Train of thought? I wish. Mine is a steel playground slide in daytime summer.
My borderline personality, PTSD, and schizoaffective are under control with my very strong meds. We just doubled the dose of the meds I take for my OCD.
But perhaps the worst mental health disorder that I have is the adjustment disorder. Every time I get a new diagnosis or meds, I do a fuckton of research. I won't eat, sleep, go potty until it's been at least 4 hours. And I'll do that for at least 19 hours per day for weeks. I'll frantically try cross referencing my symptoms and previously diagnosed disorders.
I'm having a procedure next Friday. I've never had it before. It's a lumbar nerve block. I've had cortisone injections but this one is different. It doesn't affect my BG. Cortisone makes me pop over 375 for 24 hours.
But I mention it because I haven't researched it at all. I am already on the high dose of imipramine. That might be why. It's not tugging the corner of my mind to go research.
I gotta remember that when I talk to my psych. He'll be really glad cuz we've been trying to get my OCD under control for the last 3 years. My fingernails are...mangled. But they're not all super short. Of course they're ingrown from being ripped off so often.
I'm gonna go through my clothes tomorrow and get what needs washed soonest. I'll put urgent need in my duffle bag. The rest will go in baskets. We haven't done laundry in over a month.
I have a bright pink raised welt on my abdomen from a testosterone injection this week. I sent a picture of it to my doctor. I don't know if she'll ever respond.
I'm hungry. But what for, I haven't the foggiest. I've got some really yummy Campbell's chunky soup. I like the steak and potatoes in cheese soup.
I made myself an almost identical to the real cheese and broccoli soup tonight. I microwaved a brick of cheesy broccoli. I put it in a bowl and I added some shredded cheese and a few squirts of garlic sauce. I microwaved it for 1 minutes to make the shredded cheese become conjoined twins with the liquid cheese. The sauce was thin enough to be considered soup but thick enough to be hearty. The only thing I'd do differently I'd add shredded rotisserie chicken and American potatoes which I'm not sure what makes them American but they're yummy. They would first be fried to make them crispy. Make it truly a hearty comfort food.
I was laying here kinda splayed out, half of me on my couch and the other half on a chair. My sports bra was being annoying. It kept bunching up against my chin. So what do? I started growling and biting it. Pauley is right next to me and she starts saying "are you a fierce puppy? Who's a good boy? Is it you? Yes it is! You're the best goodest boy!" And I gotta tell you, that was really needed. I need some puppy time. I'm so focused on my health that I didn't notice my cravings... Like when I asked Pauley to pluck my back hair and pimples. I'm touch starved. I also need some thuddy/stingy play time.
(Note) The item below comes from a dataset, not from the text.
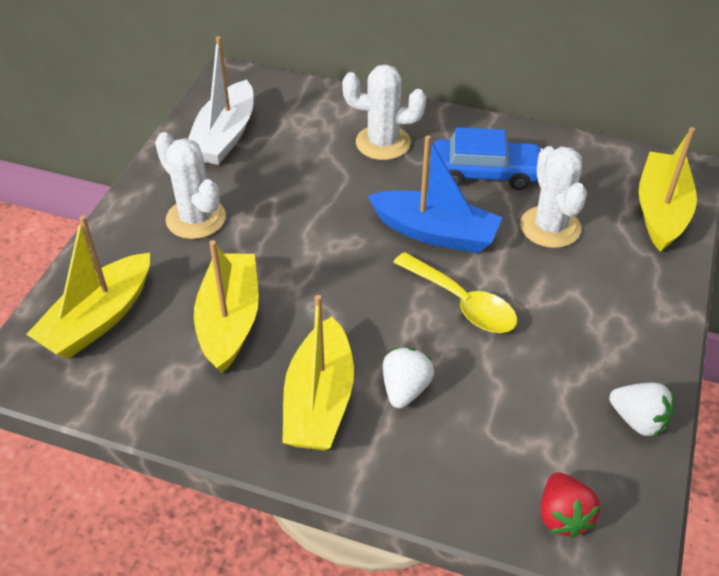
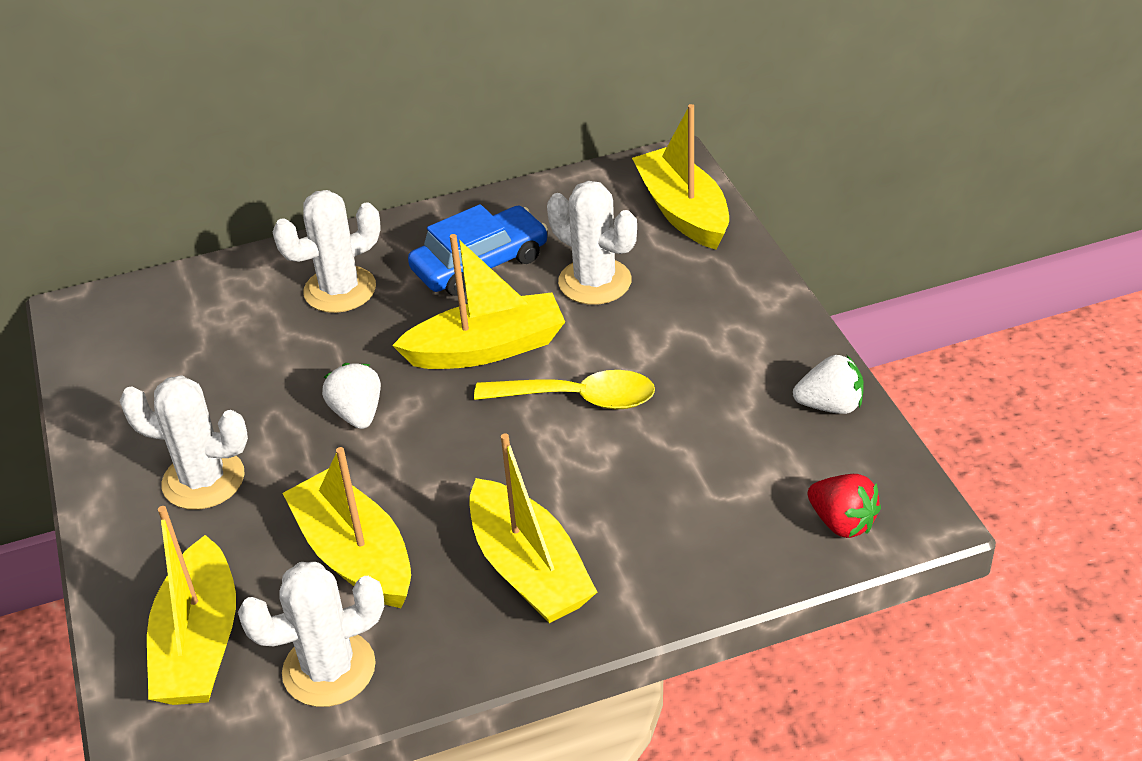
camera: 35 degrees left, 5 degrees down
white boat [188,36,254,165] -> none
blue boat [368,135,503,253] -> yellow boat [392,234,565,369]
white strawberry [383,348,434,408] -> white strawberry moved to [322,363,381,429]
none -> white cactus [238,562,384,707]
I want to do a really artsy photo shoot of me in my puppy gear posed by some of the really good graffiti around Detroit. I especially want to get pictures by some trains. I was thinking about getting a decent camera and doing photos of leather guys for a kinky calendar. i can set up a backdrop. I think I could do good work that way.
I also want to do a 22 photo series about the first 22 cards of tarot. I've got wicked ideas. What? Even the nicest green and white witches have a flair for the dramatic. It's gonna be naughty. Spicy, even.
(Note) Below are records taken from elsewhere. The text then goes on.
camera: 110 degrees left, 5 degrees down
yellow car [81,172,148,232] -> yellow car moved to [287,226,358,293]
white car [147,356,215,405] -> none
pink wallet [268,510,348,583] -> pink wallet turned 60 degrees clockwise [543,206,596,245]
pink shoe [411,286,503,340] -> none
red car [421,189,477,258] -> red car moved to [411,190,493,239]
Who thinks I should get back into making plushies again?
I think I might make an octopussy cat. It's gonna be at least 12 inches. I love sewing tentacles. I gotta redo my amazing dearly departed steampunk Cthulhu plushie.
I want to get shin high leather boots. But my feet are too small for good comfy adult boots. I have to lose a few inches around the ole midsection place cuz yup I like food.ive got 2 brand new gorgeous black kilts. Neither fits.
This year is about treatments and adventure. I'm gonna try to make new friends. I'm not really sure how but I'll figure it out at some point. And I'm gonna be working with my dermatologist, pain specialist, Endo doctor, GI doctor, and my eye doctor. I need to call them in the morning to schedule an appointment.
And I gotta find a new urologist and ENT doctor. My previous urologist no longer takes my insurance and my previous ENT decided to retire and shut down the practice. Didn't even ask me for permission. The nerve.
On Wednesday I have my IDEAL support group at 1 and a telehealth appointment with dermatology. On Thursday I have a phone appointment to re-up my food stamps. Then Thursday night I have an appointment for an MRI of muh brain. For as much as it does to cause such intense pain it should be paying rent. Then on Friday is the spinal nerve block.
Can I breathe now? Yeah it's a lot of appointments in a very short amount of time. I know I'll get thru... But I hope I prioritize sleep and coffee. I could zombie thru the appointments. But I need to be functional. And sober. I can get stoned on Saturday.
I've been moving around quite a bit more than usual for the last 2 months. I'm gonna try to do some walking at the mall. I walk at my own pace. I get sushi and bubble tea for lunch. I check out some shops in the mall. I think that would make me a very happy puppy.